§ Records to use:

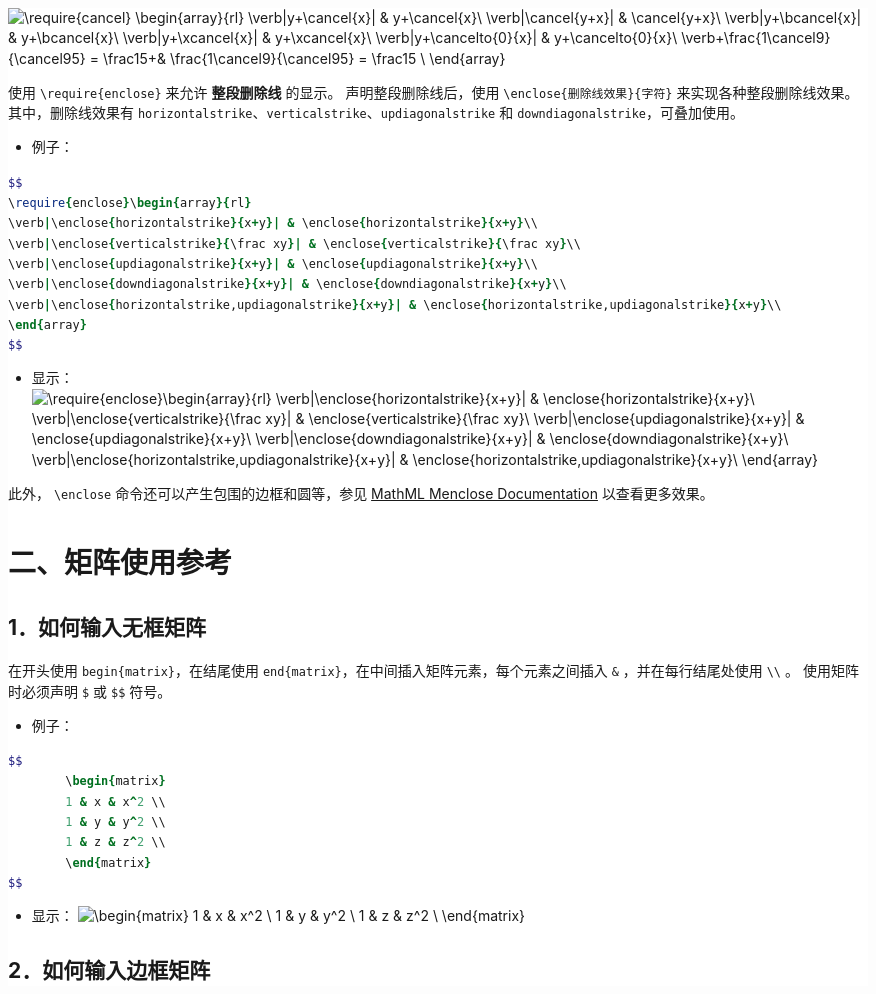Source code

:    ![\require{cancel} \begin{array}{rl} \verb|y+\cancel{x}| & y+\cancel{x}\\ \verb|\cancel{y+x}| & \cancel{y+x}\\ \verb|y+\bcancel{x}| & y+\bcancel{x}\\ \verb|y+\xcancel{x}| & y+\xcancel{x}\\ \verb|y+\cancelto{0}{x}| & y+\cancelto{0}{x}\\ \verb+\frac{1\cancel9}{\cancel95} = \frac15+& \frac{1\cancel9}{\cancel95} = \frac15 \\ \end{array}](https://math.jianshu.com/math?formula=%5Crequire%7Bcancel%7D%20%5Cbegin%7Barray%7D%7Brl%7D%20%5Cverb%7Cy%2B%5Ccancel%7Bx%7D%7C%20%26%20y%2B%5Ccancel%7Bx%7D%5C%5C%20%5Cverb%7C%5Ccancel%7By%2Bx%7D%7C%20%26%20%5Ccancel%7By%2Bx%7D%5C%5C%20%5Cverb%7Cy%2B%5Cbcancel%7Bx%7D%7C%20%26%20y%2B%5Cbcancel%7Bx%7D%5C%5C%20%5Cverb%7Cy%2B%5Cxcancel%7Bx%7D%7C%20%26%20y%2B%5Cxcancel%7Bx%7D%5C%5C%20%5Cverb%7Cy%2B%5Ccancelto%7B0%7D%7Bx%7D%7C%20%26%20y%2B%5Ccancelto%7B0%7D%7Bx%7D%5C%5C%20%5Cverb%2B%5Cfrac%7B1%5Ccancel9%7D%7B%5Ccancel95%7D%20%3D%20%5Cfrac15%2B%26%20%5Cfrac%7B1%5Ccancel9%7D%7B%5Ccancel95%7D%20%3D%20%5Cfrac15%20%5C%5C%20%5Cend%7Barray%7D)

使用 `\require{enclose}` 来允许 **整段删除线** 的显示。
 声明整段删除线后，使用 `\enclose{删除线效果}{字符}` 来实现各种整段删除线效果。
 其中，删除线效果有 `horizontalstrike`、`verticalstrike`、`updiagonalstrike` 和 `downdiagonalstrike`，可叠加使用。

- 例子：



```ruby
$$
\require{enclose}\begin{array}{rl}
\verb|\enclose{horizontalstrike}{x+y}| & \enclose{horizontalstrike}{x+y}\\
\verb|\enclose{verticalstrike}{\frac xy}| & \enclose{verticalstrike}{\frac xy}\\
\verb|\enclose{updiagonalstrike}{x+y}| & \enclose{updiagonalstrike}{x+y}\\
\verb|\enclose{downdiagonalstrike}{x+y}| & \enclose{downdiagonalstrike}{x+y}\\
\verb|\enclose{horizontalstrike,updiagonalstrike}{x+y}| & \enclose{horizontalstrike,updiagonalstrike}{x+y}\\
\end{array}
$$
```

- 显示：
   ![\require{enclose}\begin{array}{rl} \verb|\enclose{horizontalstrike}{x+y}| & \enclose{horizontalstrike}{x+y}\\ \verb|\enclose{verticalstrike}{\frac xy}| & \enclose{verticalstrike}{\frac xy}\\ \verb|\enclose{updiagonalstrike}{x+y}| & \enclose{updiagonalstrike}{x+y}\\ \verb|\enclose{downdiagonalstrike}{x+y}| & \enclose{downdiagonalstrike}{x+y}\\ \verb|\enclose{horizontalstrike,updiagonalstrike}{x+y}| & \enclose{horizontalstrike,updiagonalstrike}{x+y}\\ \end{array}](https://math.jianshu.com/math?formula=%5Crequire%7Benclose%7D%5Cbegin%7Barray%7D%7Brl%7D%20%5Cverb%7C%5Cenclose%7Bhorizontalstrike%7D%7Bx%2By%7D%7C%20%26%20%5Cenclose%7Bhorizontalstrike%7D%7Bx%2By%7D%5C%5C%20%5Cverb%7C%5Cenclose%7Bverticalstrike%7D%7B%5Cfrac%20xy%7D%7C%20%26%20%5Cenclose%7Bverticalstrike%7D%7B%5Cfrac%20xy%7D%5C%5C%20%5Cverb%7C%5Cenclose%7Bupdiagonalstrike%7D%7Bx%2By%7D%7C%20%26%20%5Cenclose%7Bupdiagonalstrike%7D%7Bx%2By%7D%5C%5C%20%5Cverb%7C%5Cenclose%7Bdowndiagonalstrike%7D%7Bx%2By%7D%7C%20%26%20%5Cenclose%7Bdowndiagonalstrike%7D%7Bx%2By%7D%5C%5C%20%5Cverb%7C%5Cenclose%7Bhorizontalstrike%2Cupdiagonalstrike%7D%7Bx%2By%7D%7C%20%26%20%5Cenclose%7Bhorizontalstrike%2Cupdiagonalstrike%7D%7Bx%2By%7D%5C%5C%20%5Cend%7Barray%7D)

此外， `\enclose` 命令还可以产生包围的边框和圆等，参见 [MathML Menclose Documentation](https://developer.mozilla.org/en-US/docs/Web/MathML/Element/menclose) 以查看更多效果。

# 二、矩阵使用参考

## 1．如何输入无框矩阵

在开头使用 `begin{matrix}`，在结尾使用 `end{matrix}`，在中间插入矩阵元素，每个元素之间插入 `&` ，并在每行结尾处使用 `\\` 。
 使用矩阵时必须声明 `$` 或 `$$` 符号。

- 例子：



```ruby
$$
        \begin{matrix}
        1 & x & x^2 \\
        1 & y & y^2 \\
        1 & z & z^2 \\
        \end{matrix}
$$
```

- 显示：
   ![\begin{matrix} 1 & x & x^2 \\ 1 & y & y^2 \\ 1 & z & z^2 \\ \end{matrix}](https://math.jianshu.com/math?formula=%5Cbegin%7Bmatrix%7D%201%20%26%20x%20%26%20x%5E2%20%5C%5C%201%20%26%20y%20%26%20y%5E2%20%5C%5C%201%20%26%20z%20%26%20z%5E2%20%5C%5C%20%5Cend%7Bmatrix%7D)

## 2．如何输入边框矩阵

§ Assignment: Looking only at the entries, count the lines that contain the word "matrix", then state that count and nothing else.

§ Expected answer: 4